▼
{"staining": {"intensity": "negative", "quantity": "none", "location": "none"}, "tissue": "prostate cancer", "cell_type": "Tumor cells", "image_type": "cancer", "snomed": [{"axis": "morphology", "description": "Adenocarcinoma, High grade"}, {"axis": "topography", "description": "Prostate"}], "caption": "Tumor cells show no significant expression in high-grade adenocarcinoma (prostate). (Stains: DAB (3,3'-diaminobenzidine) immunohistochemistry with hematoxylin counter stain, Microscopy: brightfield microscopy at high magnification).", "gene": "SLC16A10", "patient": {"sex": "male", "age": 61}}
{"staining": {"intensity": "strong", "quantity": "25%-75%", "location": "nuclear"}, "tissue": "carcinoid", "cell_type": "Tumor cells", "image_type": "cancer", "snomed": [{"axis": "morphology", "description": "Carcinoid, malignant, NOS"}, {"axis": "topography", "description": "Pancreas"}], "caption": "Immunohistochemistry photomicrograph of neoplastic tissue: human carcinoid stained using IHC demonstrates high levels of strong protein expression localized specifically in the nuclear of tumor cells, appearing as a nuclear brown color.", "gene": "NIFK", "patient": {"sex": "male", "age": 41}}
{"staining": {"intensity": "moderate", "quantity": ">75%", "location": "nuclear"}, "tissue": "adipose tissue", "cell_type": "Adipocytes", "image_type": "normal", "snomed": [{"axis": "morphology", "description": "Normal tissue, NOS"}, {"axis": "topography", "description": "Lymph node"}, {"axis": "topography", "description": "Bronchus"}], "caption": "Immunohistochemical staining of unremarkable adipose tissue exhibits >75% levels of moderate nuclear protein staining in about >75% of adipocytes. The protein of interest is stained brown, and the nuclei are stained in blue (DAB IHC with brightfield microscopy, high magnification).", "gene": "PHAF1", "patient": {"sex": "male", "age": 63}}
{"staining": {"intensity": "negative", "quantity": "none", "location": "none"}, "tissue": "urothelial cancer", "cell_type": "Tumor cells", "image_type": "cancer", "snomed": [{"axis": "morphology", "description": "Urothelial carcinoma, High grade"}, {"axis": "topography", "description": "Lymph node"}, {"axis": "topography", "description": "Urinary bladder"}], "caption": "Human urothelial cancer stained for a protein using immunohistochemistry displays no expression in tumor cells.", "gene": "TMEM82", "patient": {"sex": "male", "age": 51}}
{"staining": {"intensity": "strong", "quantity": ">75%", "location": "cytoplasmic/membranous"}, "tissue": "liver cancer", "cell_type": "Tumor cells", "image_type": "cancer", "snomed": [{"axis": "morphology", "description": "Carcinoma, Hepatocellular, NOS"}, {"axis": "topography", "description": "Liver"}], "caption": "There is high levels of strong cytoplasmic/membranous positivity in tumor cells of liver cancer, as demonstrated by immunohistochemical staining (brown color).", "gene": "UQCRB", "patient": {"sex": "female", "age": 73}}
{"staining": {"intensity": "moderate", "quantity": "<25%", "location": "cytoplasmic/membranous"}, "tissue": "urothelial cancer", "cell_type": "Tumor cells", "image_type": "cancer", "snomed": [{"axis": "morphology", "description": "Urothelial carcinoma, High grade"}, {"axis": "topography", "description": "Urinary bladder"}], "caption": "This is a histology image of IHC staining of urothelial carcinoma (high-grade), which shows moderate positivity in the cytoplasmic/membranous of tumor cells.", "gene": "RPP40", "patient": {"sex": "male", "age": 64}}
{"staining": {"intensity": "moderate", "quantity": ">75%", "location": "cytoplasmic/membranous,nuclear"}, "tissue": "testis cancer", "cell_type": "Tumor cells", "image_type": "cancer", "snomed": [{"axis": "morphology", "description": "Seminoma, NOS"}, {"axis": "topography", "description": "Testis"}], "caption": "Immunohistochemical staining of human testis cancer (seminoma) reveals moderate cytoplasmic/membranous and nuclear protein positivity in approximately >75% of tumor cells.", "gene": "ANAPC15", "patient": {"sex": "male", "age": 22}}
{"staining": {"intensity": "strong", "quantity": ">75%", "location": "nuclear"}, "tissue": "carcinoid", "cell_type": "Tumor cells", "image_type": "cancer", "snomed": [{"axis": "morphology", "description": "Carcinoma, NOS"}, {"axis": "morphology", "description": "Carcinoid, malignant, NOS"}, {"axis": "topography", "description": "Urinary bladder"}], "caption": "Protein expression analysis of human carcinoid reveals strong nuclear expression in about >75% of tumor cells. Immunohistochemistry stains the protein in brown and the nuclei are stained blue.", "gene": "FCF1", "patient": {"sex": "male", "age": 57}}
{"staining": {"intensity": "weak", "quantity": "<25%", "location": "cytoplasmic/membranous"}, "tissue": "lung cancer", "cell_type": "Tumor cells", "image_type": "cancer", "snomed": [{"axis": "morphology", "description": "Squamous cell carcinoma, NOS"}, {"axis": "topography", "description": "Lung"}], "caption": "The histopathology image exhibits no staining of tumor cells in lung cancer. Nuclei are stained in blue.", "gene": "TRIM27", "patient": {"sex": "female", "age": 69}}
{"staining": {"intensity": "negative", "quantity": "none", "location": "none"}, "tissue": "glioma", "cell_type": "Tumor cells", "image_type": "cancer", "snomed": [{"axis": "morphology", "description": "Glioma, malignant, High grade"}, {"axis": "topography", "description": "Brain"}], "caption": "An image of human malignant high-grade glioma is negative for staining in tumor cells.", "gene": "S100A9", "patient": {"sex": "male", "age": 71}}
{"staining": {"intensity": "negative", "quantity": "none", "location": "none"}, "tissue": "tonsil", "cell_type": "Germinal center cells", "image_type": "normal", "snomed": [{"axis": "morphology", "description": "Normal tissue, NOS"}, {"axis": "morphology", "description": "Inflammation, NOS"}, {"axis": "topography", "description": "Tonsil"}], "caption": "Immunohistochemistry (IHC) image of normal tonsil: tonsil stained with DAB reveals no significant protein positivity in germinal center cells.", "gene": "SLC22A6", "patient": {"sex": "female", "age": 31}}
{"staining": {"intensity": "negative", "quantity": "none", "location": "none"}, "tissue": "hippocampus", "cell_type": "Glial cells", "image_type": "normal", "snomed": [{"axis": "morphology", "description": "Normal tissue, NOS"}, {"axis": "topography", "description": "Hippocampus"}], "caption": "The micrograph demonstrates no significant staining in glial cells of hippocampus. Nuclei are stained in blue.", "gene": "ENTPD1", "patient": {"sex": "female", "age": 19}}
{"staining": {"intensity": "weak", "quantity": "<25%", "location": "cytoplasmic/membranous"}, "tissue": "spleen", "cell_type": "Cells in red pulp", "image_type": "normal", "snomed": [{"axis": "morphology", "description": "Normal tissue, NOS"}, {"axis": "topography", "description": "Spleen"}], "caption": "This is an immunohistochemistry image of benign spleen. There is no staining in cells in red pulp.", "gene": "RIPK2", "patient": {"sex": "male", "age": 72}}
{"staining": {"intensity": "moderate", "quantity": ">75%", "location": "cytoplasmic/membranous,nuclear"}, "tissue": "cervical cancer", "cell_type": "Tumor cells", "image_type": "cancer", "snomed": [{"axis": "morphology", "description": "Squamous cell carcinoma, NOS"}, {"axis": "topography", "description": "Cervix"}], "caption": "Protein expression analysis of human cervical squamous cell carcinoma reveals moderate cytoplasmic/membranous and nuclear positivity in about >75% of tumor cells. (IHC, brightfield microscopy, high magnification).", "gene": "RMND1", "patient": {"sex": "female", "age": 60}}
▲
Everything in the listing must be written out again without any change.

**Answer box:**
{"staining": {"intensity": "negative", "quantity": "none", "location": "none"}, "tissue": "prostate cancer", "cell_type": "Tumor cells", "image_type": "cancer", "snomed": [{"axis": "morphology", "description": "Adenocarcinoma, High grade"}, {"axis": "topography", "description": "Prostate"}], "caption": "Tumor cells show no significant expression in high-grade adenocarcinoma (prostate). (Stains: DAB (3,3'-diaminobenzidine) immunohistochemistry with hematoxylin counter stain, Microscopy: brightfield microscopy at high magnification).", "gene": "SLC16A10", "patient": {"sex": "male", "age": 61}}
{"staining": {"intensity": "strong", "quantity": "25%-75%", "location": "nuclear"}, "tissue": "carcinoid", "cell_type": "Tumor cells", "image_type": "cancer", "snomed": [{"axis": "morphology", "description": "Carcinoid, malignant, NOS"}, {"axis": "topography", "description": "Pancreas"}], "caption": "Immunohistochemistry photomicrograph of neoplastic tissue: human carcinoid stained using IHC demonstrates high levels of strong protein expression localized specifically in the nuclear of tumor cells, appearing as a nuclear brown color.", "gene": "NIFK", "patient": {"sex": "male", "age": 41}}
{"staining": {"intensity": "moderate", "quantity": ">75%", "location": "nuclear"}, "tissue": "adipose tissue", "cell_type": "Adipocytes", "image_type": "normal", "snomed": [{"axis": "morphology", "description": "Normal tissue, NOS"}, {"axis": "topography", "description": "Lymph node"}, {"axis": "topography", "description": "Bronchus"}], "caption": "Immunohistochemical staining of unremarkable adipose tissue exhibits >75% levels of moderate nuclear protein staining in about >75% of adipocytes. The protein of interest is stained brown, and the nuclei are stained in blue (DAB IHC with brightfield microscopy, high magnification).", "gene": "PHAF1", "patient": {"sex": "male", "age": 63}}
{"staining": {"intensity": "negative", "quantity": "none", "location": "none"}, "tissue": "urothelial cancer", "cell_type": "Tumor cells", "image_type": "cancer", "snomed": [{"axis": "morphology", "description": "Urothelial carcinoma, High grade"}, {"axis": "topography", "description": "Lymph node"}, {"axis": "topography", "description": "Urinary bladder"}], "caption": "Human urothelial cancer stained for a protein using immunohistochemistry displays no expression in tumor cells.", "gene": "TMEM82", "patient": {"sex": "male", "age": 51}}
{"staining": {"intensity": "strong", "quantity": ">75%", "location": "cytoplasmic/membranous"}, "tissue": "liver cancer", "cell_type": "Tumor cells", "image_type": "cancer", "snomed": [{"axis": "morphology", "description": "Carcinoma, Hepatocellular, NOS"}, {"axis": "topography", "description": "Liver"}], "caption": "There is high levels of strong cytoplasmic/membranous positivity in tumor cells of liver cancer, as demonstrated by immunohistochemical staining (brown color).", "gene": "UQCRB", "patient": {"sex": "female", "age": 73}}
{"staining": {"intensity": "moderate", "quantity": "<25%", "location": "cytoplasmic/membranous"}, "tissue": "urothelial cancer", "cell_type": "Tumor cells", "image_type": "cancer", "snomed": [{"axis": "morphology", "description": "Urothelial carcinoma, High grade"}, {"axis": "topography", "description": "Urinary bladder"}], "caption": "This is a histology image of IHC staining of urothelial carcinoma (high-grade), which shows moderate positivity in the cytoplasmic/membranous of tumor cells.", "gene": "RPP40", "patient": {"sex": "male", "age": 64}}
{"staining": {"intensity": "moderate", "quantity": ">75%", "location": "cytoplasmic/membranous,nuclear"}, "tissue": "testis cancer", "cell_type": "Tumor cells", "image_type": "cancer", "snomed": [{"axis": "morphology", "description": "Seminoma, NOS"}, {"axis": "topography", "description": "Testis"}], "caption": "Immunohistochemical staining of human testis cancer (seminoma) reveals moderate cytoplasmic/membranous and nuclear protein positivity in approximately >75% of tumor cells.", "gene": "ANAPC15", "patient": {"sex": "male", "age": 22}}
{"staining": {"intensity": "strong", "quantity": ">75%", "location": "nuclear"}, "tissue": "carcinoid", "cell_type": "Tumor cells", "image_type": "cancer", "snomed": [{"axis": "morphology", "description": "Carcinoma, NOS"}, {"axis": "morphology", "description": "Carcinoid, malignant, NOS"}, {"axis": "topography", "description": "Urinary bladder"}], "caption": "Protein expression analysis of human carcinoid reveals strong nuclear expression in about >75% of tumor cells. Immunohistochemistry stains the protein in brown and the nuclei are stained blue.", "gene": "FCF1", "patient": {"sex": "male", "age": 57}}
{"staining": {"intensity": "weak", "quantity": "<25%", "location": "cytoplasmic/membranous"}, "tissue": "lung cancer", "cell_type": "Tumor cells", "image_type": "cancer", "snomed": [{"axis": "morphology", "description": "Squamous cell carcinoma, NOS"}, {"axis": "topography", "description": "Lung"}], "caption": "The histopathology image exhibits no staining of tumor cells in lung cancer. Nuclei are stained in blue.", "gene": "TRIM27", "patient": {"sex": "female", "age": 69}}
{"staining": {"intensity": "negative", "quantity": "none", "location": "none"}, "tissue": "glioma", "cell_type": "Tumor cells", "image_type": "cancer", "snomed": [{"axis": "morphology", "description": "Glioma, malignant, High grade"}, {"axis": "topography", "description": "Brain"}], "caption": "An image of human malignant high-grade glioma is negative for staining in tumor cells.", "gene": "S100A9", "patient": {"sex": "male", "age": 71}}
{"staining": {"intensity": "negative", "quantity": "none", "location": "none"}, "tissue": "tonsil", "cell_type": "Germinal center cells", "image_type": "normal", "snomed": [{"axis": "morphology", "description": "Normal tissue, NOS"}, {"axis": "morphology", "description": "Inflammation, NOS"}, {"axis": "topography", "description": "Tonsil"}], "caption": "Immunohistochemistry (IHC) image of normal tonsil: tonsil stained with DAB reveals no significant protein positivity in germinal center cells.", "gene": "SLC22A6", "patient": {"sex": "female", "age": 31}}
{"staining": {"intensity": "negative", "quantity": "none", "location": "none"}, "tissue": "hippocampus", "cell_type": "Glial cells", "image_type": "normal", "snomed": [{"axis": "morphology", "description": "Normal tissue, NOS"}, {"axis": "topography", "description": "Hippocampus"}], "caption": "The micrograph demonstrates no significant staining in glial cells of hippocampus. Nuclei are stained in blue.", "gene": "ENTPD1", "patient": {"sex": "female", "age": 19}}
{"staining": {"intensity": "weak", "quantity": "<25%", "location": "cytoplasmic/membranous"}, "tissue": "spleen", "cell_type": "Cells in red pulp", "image_type": "normal", "snomed": [{"axis": "morphology", "description": "Normal tissue, NOS"}, {"axis": "topography", "description": "Spleen"}], "caption": "This is an immunohistochemistry image of benign spleen. There is no staining in cells in red pulp.", "gene": "RIPK2", "patient": {"sex": "male", "age": 72}}
{"staining": {"intensity": "moderate", "quantity": ">75%", "location": "cytoplasmic/membranous,nuclear"}, "tissue": "cervical cancer", "cell_type": "Tumor cells", "image_type": "cancer", "snomed": [{"axis": "morphology", "description": "Squamous cell carcinoma, NOS"}, {"axis": "topography", "description": "Cervix"}], "caption": "Protein expression analysis of human cervical squamous cell carcinoma reveals moderate cytoplasmic/membranous and nuclear positivity in about >75% of tumor cells. (IHC, brightfield microscopy, high magnification).", "gene": "RMND1", "patient": {"sex": "female", "age": 60}}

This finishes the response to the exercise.